Sunday, October 28, 2007

Croissants



Many of our customers travel a great deal, so, when I hear them say that our croissants are equal to the best that Paris has to offer, I can only infer that the croissants in Paris suck. Or, at least, that used to be my reaction.
I have spent at least three years of my life on a Quixotic quest with a more and more elusive goal, one that appeared to be unattainable: that is, to produce a perfect croissant that was both light and flaky with a firm bite. I was able to create a reliably flaky crust, but that firm crumb was a stickler; mine was always gummy and heavy.
At one point, I even went online to some chat group in that snakepit Yahoo, where a bunch of bread nerds told me to bake them longer and at a lower temperature.
Guess what happened! Flaky became cast-like enough to set broken limbs. The inside was gummy.
My vexation grew. For years I'd been using a formula from the Culinary Institute of America, applying my knowledge of baking to correct it's flaws, but every correction created a new and unexpected problem.
And then an odd series of events occurred. For one thing, I chucked that stupid recipe in favor of one from the Bread Bakers Guild of America. At first try it showed tremendous promise, but was only an approximation of what I had in mind. Then a friend of mine, DeliRay, called and said he had some flour he wanted to give me.

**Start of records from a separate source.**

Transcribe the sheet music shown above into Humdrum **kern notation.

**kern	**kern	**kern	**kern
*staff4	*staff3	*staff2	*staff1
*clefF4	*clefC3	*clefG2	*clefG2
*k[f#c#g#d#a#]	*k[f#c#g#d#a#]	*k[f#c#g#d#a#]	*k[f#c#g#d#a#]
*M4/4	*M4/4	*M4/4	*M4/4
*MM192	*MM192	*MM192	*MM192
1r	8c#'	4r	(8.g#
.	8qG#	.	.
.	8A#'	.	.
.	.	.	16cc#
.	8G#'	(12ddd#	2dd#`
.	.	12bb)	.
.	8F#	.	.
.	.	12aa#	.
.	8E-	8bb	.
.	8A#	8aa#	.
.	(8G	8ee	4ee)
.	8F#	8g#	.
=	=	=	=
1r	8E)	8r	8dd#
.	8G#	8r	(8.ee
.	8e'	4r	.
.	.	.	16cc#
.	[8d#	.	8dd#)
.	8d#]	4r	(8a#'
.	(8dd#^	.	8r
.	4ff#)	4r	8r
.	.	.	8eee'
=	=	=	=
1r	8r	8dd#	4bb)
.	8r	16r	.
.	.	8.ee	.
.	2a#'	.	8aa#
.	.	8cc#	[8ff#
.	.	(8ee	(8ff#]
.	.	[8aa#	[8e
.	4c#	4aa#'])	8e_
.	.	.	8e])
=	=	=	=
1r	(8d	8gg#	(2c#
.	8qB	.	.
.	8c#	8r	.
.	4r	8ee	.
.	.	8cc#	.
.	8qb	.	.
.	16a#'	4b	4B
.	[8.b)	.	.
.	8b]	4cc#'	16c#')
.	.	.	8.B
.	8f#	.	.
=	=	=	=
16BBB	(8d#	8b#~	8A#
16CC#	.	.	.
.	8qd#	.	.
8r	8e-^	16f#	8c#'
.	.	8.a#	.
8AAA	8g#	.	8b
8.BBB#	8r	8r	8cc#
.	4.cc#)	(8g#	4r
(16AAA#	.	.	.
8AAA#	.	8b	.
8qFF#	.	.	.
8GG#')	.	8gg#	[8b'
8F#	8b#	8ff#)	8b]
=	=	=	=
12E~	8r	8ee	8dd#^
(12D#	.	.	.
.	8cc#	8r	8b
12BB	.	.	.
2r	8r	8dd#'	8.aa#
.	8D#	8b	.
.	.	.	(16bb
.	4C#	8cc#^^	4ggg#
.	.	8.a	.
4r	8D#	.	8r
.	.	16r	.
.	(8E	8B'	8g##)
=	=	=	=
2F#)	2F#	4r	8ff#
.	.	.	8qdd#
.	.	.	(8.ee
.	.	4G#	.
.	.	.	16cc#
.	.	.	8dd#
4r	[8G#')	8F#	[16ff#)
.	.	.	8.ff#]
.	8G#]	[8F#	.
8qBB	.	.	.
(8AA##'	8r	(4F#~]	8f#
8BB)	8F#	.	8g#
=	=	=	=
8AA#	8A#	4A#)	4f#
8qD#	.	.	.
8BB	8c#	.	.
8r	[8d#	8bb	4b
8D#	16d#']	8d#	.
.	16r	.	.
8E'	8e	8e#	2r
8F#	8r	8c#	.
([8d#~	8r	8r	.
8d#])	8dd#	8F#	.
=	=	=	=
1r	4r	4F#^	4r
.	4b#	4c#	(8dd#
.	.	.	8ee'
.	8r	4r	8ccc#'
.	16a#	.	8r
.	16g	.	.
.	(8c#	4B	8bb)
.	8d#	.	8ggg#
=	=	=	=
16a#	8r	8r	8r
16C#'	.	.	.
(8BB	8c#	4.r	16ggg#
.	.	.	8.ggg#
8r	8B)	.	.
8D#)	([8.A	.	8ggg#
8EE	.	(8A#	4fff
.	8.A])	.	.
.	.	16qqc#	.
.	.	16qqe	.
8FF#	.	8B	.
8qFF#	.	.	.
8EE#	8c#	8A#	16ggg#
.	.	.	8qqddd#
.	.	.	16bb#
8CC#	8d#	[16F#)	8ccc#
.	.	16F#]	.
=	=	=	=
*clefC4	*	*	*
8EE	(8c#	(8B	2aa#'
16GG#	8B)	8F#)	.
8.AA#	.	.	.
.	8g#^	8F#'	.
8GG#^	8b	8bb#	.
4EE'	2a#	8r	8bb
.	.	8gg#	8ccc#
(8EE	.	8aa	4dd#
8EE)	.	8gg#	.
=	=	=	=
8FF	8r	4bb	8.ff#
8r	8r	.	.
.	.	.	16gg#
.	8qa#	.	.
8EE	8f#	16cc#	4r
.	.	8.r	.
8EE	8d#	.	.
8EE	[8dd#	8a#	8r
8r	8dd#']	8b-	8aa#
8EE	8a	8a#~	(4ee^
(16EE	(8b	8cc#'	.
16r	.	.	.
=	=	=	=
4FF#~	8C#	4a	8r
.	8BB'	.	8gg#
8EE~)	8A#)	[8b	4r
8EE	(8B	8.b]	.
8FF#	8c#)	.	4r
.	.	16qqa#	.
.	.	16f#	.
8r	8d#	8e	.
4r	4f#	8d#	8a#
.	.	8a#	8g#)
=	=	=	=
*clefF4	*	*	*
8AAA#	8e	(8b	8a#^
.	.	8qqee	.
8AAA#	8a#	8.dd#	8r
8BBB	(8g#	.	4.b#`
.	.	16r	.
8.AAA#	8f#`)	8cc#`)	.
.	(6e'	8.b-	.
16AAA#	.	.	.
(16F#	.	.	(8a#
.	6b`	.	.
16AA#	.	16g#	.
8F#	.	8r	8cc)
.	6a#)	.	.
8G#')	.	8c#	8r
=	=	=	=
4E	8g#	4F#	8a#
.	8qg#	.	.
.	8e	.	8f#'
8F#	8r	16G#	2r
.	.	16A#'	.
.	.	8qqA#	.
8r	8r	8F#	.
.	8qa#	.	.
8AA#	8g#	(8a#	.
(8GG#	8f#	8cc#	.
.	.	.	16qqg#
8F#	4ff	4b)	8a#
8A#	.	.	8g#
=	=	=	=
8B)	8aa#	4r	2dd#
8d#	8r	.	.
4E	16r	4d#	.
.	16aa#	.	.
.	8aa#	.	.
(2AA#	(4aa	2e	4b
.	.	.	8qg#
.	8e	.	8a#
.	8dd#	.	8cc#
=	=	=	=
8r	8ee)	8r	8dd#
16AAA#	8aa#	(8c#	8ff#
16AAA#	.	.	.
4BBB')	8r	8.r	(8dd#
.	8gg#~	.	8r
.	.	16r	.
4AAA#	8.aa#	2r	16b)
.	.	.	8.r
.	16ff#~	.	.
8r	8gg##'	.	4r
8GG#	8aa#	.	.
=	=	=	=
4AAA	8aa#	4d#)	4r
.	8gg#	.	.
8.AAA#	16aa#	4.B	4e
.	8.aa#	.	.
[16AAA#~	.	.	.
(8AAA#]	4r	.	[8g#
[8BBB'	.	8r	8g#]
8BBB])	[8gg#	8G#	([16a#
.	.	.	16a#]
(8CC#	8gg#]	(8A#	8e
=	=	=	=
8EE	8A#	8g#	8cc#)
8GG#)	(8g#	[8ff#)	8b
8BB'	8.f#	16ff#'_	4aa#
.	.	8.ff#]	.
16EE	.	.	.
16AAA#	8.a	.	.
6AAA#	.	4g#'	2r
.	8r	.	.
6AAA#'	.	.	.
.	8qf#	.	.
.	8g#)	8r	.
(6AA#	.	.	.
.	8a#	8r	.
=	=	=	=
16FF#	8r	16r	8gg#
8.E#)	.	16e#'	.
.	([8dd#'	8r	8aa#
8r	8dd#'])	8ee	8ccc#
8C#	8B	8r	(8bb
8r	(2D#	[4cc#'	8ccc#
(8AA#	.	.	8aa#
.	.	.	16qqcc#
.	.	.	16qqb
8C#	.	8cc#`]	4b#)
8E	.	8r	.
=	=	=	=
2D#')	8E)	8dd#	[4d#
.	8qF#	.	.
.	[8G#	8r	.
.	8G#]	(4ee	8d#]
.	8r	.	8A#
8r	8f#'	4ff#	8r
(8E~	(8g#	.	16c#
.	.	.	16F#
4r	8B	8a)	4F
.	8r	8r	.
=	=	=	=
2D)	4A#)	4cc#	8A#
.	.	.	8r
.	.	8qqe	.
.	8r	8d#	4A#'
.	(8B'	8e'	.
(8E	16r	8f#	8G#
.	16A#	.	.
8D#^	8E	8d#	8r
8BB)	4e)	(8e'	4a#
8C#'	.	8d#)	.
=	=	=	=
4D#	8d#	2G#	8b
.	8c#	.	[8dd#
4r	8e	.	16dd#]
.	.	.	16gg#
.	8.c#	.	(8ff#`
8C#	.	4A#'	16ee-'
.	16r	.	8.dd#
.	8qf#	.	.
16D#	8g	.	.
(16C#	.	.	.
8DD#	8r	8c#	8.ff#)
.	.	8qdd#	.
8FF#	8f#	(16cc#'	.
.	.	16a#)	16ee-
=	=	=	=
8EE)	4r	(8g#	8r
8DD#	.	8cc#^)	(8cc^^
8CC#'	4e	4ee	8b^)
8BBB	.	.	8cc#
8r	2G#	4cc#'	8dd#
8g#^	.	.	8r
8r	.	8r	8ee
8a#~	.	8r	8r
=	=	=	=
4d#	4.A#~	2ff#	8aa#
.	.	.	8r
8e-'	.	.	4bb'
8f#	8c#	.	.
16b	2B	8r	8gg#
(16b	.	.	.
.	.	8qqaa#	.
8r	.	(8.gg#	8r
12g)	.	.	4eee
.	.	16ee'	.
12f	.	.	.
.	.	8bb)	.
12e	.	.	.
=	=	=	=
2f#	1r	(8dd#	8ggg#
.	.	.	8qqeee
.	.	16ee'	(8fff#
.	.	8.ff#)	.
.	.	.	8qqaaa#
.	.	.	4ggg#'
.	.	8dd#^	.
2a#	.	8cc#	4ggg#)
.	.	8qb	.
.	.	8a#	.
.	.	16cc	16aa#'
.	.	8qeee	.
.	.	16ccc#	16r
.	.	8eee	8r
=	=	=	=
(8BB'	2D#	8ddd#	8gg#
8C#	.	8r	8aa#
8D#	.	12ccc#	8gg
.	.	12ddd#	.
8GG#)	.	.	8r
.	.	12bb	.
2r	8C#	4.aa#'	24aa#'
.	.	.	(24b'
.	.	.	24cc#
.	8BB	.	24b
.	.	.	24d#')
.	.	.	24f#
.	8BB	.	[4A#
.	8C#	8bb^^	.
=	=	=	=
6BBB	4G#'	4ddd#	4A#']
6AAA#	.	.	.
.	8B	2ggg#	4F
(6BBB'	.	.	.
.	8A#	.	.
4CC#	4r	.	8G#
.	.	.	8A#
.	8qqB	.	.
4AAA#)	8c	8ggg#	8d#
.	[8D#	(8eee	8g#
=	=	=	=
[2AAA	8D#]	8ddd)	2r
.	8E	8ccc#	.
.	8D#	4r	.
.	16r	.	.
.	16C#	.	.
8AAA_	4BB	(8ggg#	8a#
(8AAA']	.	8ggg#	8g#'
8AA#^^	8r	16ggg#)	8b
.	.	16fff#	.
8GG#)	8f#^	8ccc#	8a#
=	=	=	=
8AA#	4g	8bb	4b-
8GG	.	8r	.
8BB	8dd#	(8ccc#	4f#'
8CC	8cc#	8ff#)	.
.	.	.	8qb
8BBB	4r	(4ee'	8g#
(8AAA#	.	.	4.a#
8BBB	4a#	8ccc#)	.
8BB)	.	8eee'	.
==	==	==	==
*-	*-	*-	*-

I wasn't familiar with "patent" flour, but I dumped it in my bread flour bin and used it as such. It is here that my continuing saga enters the realm of the surreal.
While kneading croissant dough for the first time using this new flour, it was obvious in a few minutes that it was much too dry. I shut off the mixer, got more water and added it to the dough. Another couple of minutes of mixing and the necessity for more water was again evident. I stopped the mixer, added water, and turned the mixer back on. I kept track of the total amount of water added, but not the rest times in between each addition.
When the croissants came out of the oven and cooled, I had by that time given way to a life of silent desperation concerning the goddamned things, I bit into one for my customary "test". I cannot suitably convey to you here what I felt, but I can certainly describe the pastry. Light for it's size, it had a crispy-flaky crust redolent of butter and cream. The internal structure was firm to the bite but airy with the slightest bit of stretch. It tasted of fine butter.
I turned to my wife, "I can't believe it! Oh my God I just can't believe it! This is it, it's the croissant I've been trying to make for all these years!". Or something like that.
One of the tenets of scientific research is reproducible results. When I made the next batch of croissants I simply increased the water to the previous batch's total amount. The result was, well, just OK. Now what the hell, I wondered. I thought back over what I did for the perfect batch, and the only differences I came up with were the stopping, adding water, and starting the mixer again, and the assumption that the patent and bread flours had mixed in the bin. After several tries I determined the ratio of flours, but the croissants still weren't spot on. The only other thing left was the method in which the water was added to the best batch. It seemed preposterous to me, but if all other variables were ruled out, it was the only thing available to explain the difference.
As skeptical as I was, I tried it, and the result was unmistakable. They were perfect, at least according to my opinion of things, and our globe-trotting customers seem to concur.

Monday, October 8, 2007

Starting a Powerful Levain

The book "Breads From LaBrea Bakery" is where I learned how to make starter, with one small change.
My background is in cooking, not baking. French cuisine, actually. My larder always included seven or eight different vinegars, one of which was an unfiltered, unpasteurized cider vinegar. It had a creepy looking slime growing in it, which I surmised was the mother. So, I filtered it through a jelly bag and scraped the captured bacterial culture into my baby starter.
That was six years ago, and man, does our levain have some wang to it! A single tablespoon of that seething mush added to a paste of rye flour and water turned into a ripe rye sour in just one day.
But I'm getting ahead of myself. After I made the starter, I put it in the refrigerator until we opened our bake shop, about a four month period. Now, I greatly respect Jeffrey Hammelman and Professor Calvel, but I must disagree with their assertion that refrigerating sour starter will kill the wild yeast. Boys, the yeast is wild. It lives outside all winter. Ten below and all that, yet still it liveth. How can refrigerating yeast at 40f kill it if it is native to a place with a cold winter climate? To wit, when I fed my hibernating levain it sprang back to life instantly.
My poor starter had been sorely abused by ignorance when I first began using it to make bread. Working twenty hours a day at the shop, I only fed it once daily. It became offensively sour, and weak as far as leavening was concerned; at one point it actually began to liquefy. So I made a habit of feeding it three times a day, which vastly improved the yeast content but diminished it's tang to the level of insipid. I discovered that a bit of whole wheat flour restored it's acidity.
Now the starter sits in the fridge over the weekend and gets fed for a full day before being used in bread. My sourdough is better than the stuff they sell in San Francisco. At least that's what they tell me. (See "Croissants".)